Elis Radmann
O eleitor está tão cansado que não acompanha os escândalos de corrupção
Apenas pouco mais de um terço se considera efetivamente informado sobre os casos
O Brasil vive uma sequência permanente de crises políticas, denúncias de corrupção, fraudes em benefícios públicos, disputas judiciais e investigações envolvendo autoridades. Casos como as fraudes no INSS, o Banco Master e os conflitos entre instituições dominam parte do noticiário político nacional. Mas a pergunta que fica é: o eleitor ainda acompanha tudo isso?
Uma pesquisa realizada pelo IPO – Instituto Pesquisas de Opinião com eleitores do RS mostra um dado revelador sobre o humor social do país: a maioria dos gaúchos afirma estar pouco ou nada informada sobre os escândalos políticos recentes. Apenas pouco mais de um terço se considera efetivamente informado sobre os casos.
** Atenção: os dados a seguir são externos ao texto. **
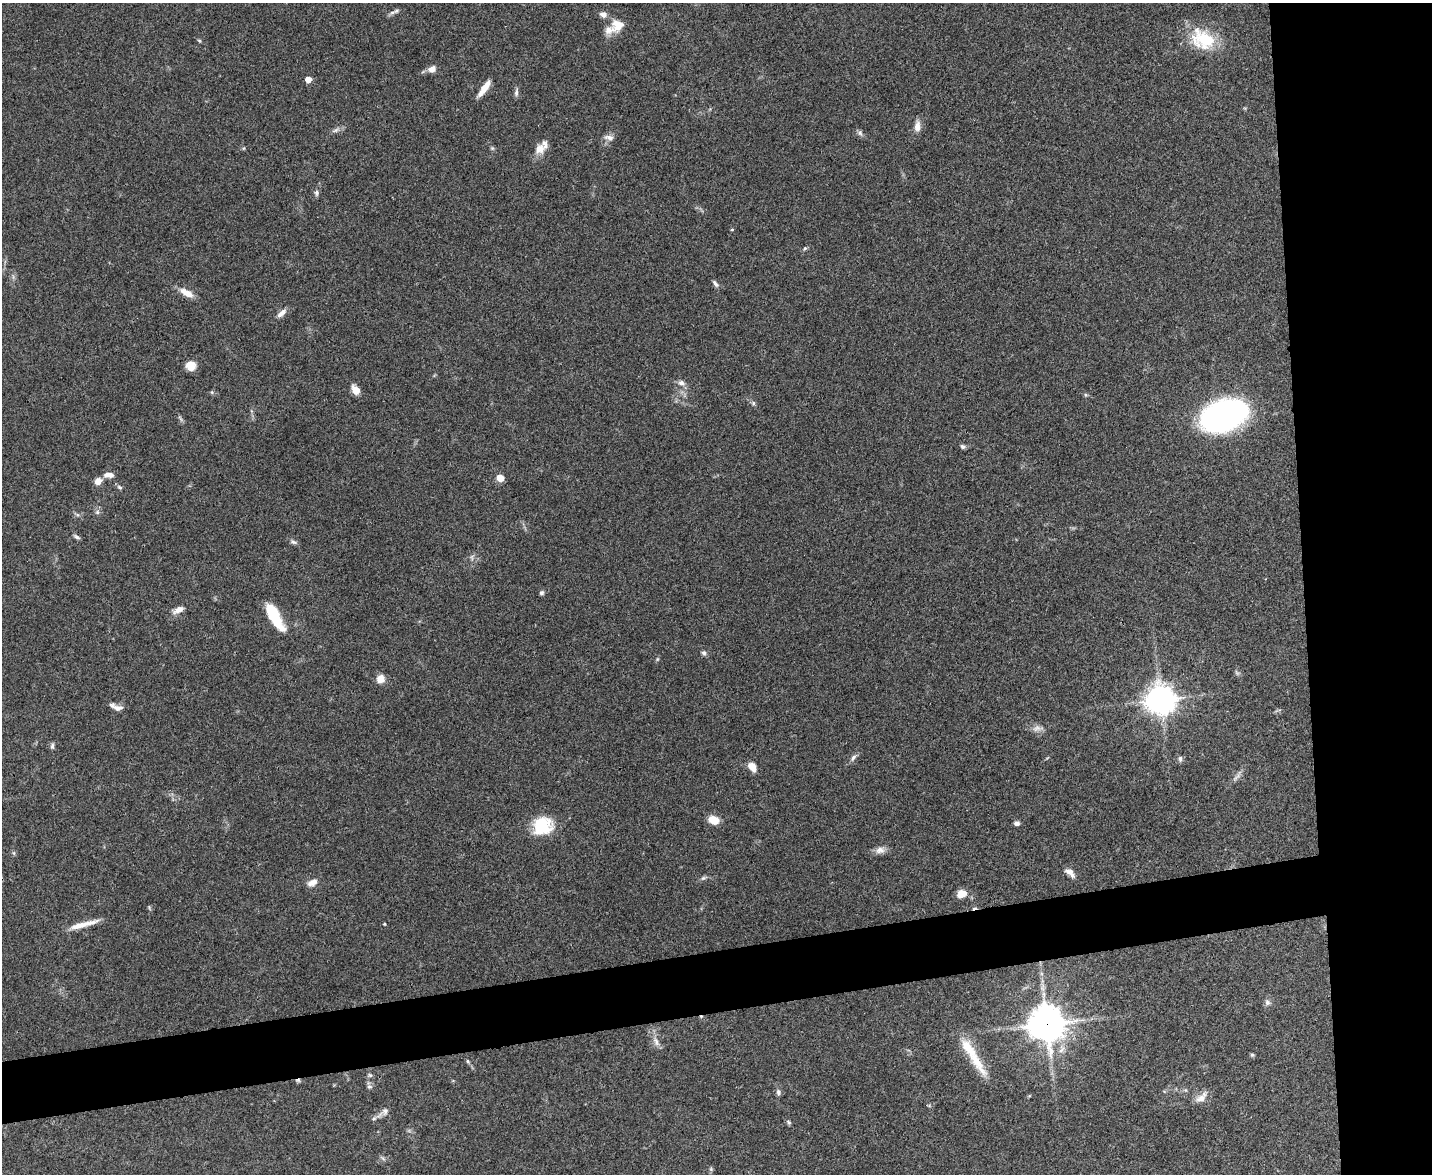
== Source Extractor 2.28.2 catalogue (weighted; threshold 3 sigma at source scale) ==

O dado chama atenção porque o Brasil já viveu momentos em que denúncias de corrupção mobilizavam intensamente a opinião pública, geravam protestos, ampliavam debates familiares e pautavam o voto. O excesso de crises tem produzido um tipo de fadiga coletiva. A política permanece presente, mas o interesse pelo detalhe dos escândalos diminuiu.
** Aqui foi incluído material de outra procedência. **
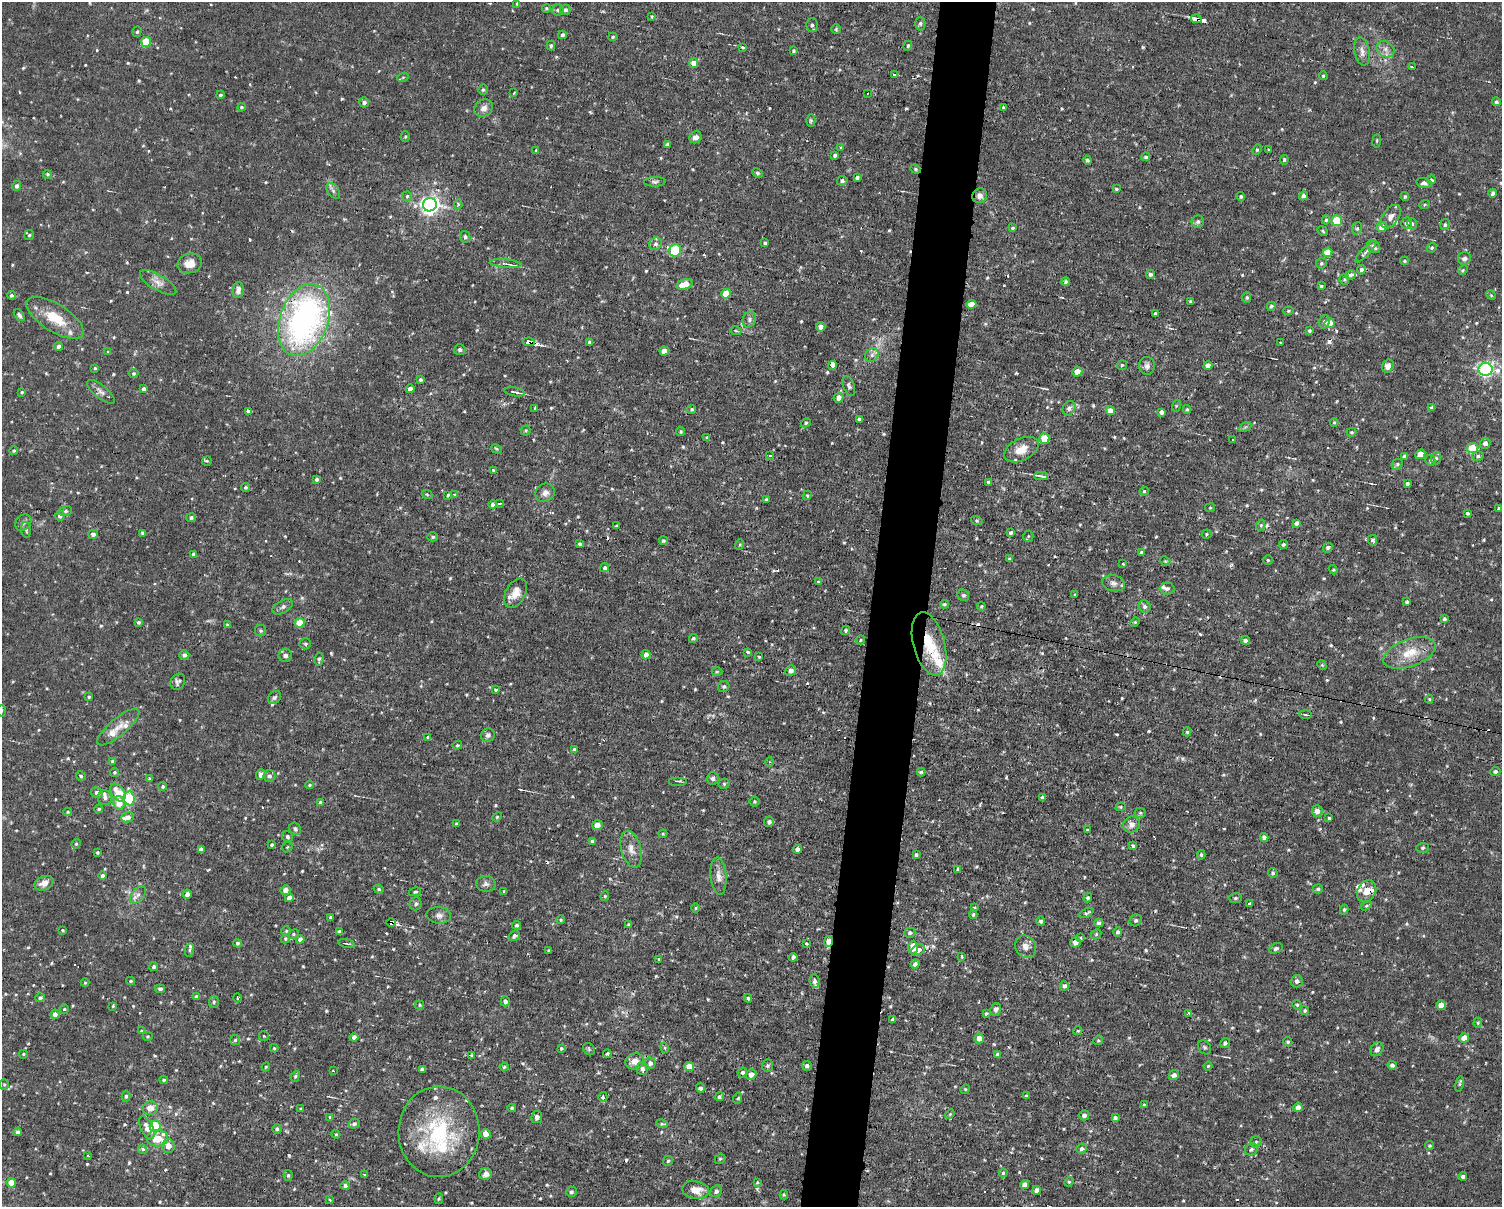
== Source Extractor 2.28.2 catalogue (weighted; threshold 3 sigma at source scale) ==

Isso não significa indiferença completa. Pelo contrário. Quando perguntados se esses episódios podem influenciar o voto para Presidente da República, mais da metade dos gaúchos respondeu que sim. Ou seja, muitos eleitores não acompanham profundamente os casos, mas mantêm uma percepção geral de desgaste ético e institucional.
Na prática, o eleitor não sabe exatamente os detalhes da denúncia, mas guarda uma sensação difusa de desconfiança. É como se a corrupção tivesse deixado de ser um fato extraordinário para se tornar parte do ambiente político cotidiano. E isso altera a forma como o tema impacta a sociedade.
O estudo também revela diferenças importantes no perfil dos eleitores. Homens, idosos e pessoas de maior renda demonstram maior nível de informação sobre os escândalos. Já mulheres, jovens e eleitores de menor renda aparecem mais distantes desse acompanhamento político diário. Isso ajuda a compreender por que determinados temas mobilizam fortemente alguns grupos, enquanto passam quase despercebidos para outros.
Outro aspecto importante é que o impacto dos escândalos depende cada vez mais da conexão com a vida concreta das pessoas. Quando o eleitor percebe que a corrupção afeta aposentadorias, serviços públicos, impostos ou oportunidades econômicas, o tema ganha força. Quando permanece apenas no campo institucional ou jurídico, tende a produzir menor mobilização social.
Existe também um componente ligado à polarização política. Parte do eleitorado já possui posicionamentos ideológicos consolidados e tende a relativizar denúncias envolvendo o campo político com o qual se identifica. Nesse ambiente, a repercussão dos escândalos deixa de ser apenas moral e passa a ser interpretada pela lente da disputa política, a chamada perseguição política.
Os dados mostram que o eleitor não abandonou totalmente a preocupação com ética e corrupção. O que mudou foi sua relação emocional com o tema. Há menos indignação contínua e mais cansaço. Menos acompanhamento detalhado e mais percepção genérica de que “todos os lados têm problemas”.